Update the material below by changing every "pie" to "circle graph" and leaving all other text the same.

======== Data provided

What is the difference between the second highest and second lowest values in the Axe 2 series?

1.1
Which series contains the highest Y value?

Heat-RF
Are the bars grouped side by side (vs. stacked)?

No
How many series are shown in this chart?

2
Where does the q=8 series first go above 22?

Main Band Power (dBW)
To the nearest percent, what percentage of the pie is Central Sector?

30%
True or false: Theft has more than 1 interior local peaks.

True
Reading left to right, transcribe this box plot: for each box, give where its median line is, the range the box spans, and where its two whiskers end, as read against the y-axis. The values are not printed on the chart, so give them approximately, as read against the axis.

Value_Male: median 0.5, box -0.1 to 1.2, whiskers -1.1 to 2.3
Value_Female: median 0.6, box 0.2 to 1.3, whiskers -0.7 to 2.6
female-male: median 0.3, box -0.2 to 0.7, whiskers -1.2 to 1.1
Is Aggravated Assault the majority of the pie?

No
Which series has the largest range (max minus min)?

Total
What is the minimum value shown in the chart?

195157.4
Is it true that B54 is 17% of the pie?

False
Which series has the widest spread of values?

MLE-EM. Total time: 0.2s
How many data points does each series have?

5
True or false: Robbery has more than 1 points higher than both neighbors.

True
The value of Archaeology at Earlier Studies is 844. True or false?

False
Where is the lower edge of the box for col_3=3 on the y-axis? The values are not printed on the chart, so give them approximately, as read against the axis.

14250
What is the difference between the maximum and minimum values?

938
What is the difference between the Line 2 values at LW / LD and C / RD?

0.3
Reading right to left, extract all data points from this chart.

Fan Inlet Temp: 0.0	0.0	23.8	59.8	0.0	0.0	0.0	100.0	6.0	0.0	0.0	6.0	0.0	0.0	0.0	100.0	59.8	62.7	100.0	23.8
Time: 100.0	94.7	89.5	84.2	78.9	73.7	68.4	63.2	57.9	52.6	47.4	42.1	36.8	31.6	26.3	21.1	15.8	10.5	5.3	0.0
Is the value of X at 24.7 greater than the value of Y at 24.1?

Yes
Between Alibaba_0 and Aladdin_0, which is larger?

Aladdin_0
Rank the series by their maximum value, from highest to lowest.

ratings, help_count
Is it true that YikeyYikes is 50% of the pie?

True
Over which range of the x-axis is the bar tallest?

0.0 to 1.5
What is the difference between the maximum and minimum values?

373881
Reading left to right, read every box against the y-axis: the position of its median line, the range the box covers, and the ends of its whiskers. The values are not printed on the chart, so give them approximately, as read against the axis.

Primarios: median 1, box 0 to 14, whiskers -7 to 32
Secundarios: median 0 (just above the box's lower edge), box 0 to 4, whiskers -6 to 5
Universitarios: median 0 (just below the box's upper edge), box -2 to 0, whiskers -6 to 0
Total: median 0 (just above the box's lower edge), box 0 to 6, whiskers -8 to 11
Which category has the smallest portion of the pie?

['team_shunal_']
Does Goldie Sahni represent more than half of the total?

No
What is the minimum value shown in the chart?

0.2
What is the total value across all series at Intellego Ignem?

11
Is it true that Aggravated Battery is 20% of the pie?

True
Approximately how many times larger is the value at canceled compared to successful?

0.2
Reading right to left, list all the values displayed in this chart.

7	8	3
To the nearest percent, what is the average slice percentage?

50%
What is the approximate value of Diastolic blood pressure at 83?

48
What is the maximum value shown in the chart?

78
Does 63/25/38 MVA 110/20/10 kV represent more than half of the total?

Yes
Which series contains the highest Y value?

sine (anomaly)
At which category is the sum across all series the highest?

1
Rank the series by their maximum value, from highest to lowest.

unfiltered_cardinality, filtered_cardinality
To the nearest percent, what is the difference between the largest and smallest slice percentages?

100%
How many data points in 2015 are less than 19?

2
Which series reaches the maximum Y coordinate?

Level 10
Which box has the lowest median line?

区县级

================

*Answer for the task*.
What is the difference between the second highest and second lowest values in the Axe 2 series?

1.1
Which series contains the highest Y value?

Heat-RF
Are the bars grouped side by side (vs. stacked)?

No
How many series are shown in this chart?

2
Where does the q=8 series first go above 22?

Main Band Power (dBW)
To the nearest percent, what percentage of the circle graph is Central Sector?

30%
True or false: Theft has more than 1 interior local peaks.

True
Reading left to right, transcribe this box plot: for each box, give where its median line is, the range the box spans, and where its two whiskers end, as read against the y-axis. The values are not printed on the chart, so give them approximately, as read against the axis.

Value_Male: median 0.5, box -0.1 to 1.2, whiskers -1.1 to 2.3
Value_Female: median 0.6, box 0.2 to 1.3, whiskers -0.7 to 2.6
female-male: median 0.3, box -0.2 to 0.7, whiskers -1.2 to 1.1
Is Aggravated Assault the majority of the circle graph?

No
Which series has the largest range (max minus min)?

Total
What is the minimum value shown in the chart?

195157.4
Is it true that B54 is 17% of the circle graph?

False
Which series has the widest spread of values?

MLE-EM. Total time: 0.2s
How many data points does each series have?

5
True or false: Robbery has more than 1 points higher than both neighbors.

True
The value of Archaeology at Earlier Studies is 844. True or false?

False
Where is the lower edge of the box for col_3=3 on the y-axis? The values are not printed on the chart, so give them approximately, as read against the axis.

14250
What is the difference between the maximum and minimum values?

938
What is the difference between the Line 2 values at LW / LD and C / RD?

0.3
Reading right to left, extract all data points from this chart.

Fan Inlet Temp: 0.0	0.0	23.8	59.8	0.0	0.0	0.0	100.0	6.0	0.0	0.0	6.0	0.0	0.0	0.0	100.0	59.8	62.7	100.0	23.8
Time: 100.0	94.7	89.5	84.2	78.9	73.7	68.4	63.2	57.9	52.6	47.4	42.1	36.8	31.6	26.3	21.1	15.8	10.5	5.3	0.0
Is the value of X at 24.7 greater than the value of Y at 24.1?

Yes
Between Alibaba_0 and Aladdin_0, which is larger?

Aladdin_0
Rank the series by their maximum value, from highest to lowest.

ratings, help_count
Is it true that YikeyYikes is 50% of the circle graph?

True
Over which range of the x-axis is the bar tallest?

0.0 to 1.5
What is the difference between the maximum and minimum values?

373881
Reading left to right, read every box against the y-axis: the position of its median line, the range the box covers, and the ends of its whiskers. The values are not printed on the chart, so give them approximately, as read against the axis.

Primarios: median 1, box 0 to 14, whiskers -7 to 32
Secundarios: median 0 (just above the box's lower edge), box 0 to 4, whiskers -6 to 5
Universitarios: median 0 (just below the box's upper edge), box -2 to 0, whiskers -6 to 0
Total: median 0 (just above the box's lower edge), box 0 to 6, whiskers -8 to 11
Which category has the smallest portion of the circle graph?

['team_shunal_']
Does Goldie Sahni represent more than half of the total?

No
What is the minimum value shown in the chart?

0.2
What is the total value across all series at Intellego Ignem?

11
Is it true that Aggravated Battery is 20% of the circle graph?

True
Approximately how many times larger is the value at canceled compared to successful?

0.2
Reading right to left, list all the values displayed in this chart.

7	8	3
To the nearest percent, what is the average slice percentage?

50%
What is the approximate value of Diastolic blood pressure at 83?

48
What is the maximum value shown in the chart?

78
Does 63/25/38 MVA 110/20/10 kV represent more than half of the total?

Yes
Which series contains the highest Y value?

sine (anomaly)
At which category is the sum across all series the highest?

1
Rank the series by their maximum value, from highest to lowest.

unfiltered_cardinality, filtered_cardinality
To the nearest percent, what is the difference between the largest and smallest slice percentages?

100%
How many data points in 2015 are less than 19?

2
Which series reaches the maximum Y coordinate?

Level 10
Which box has the lowest median line?

区县级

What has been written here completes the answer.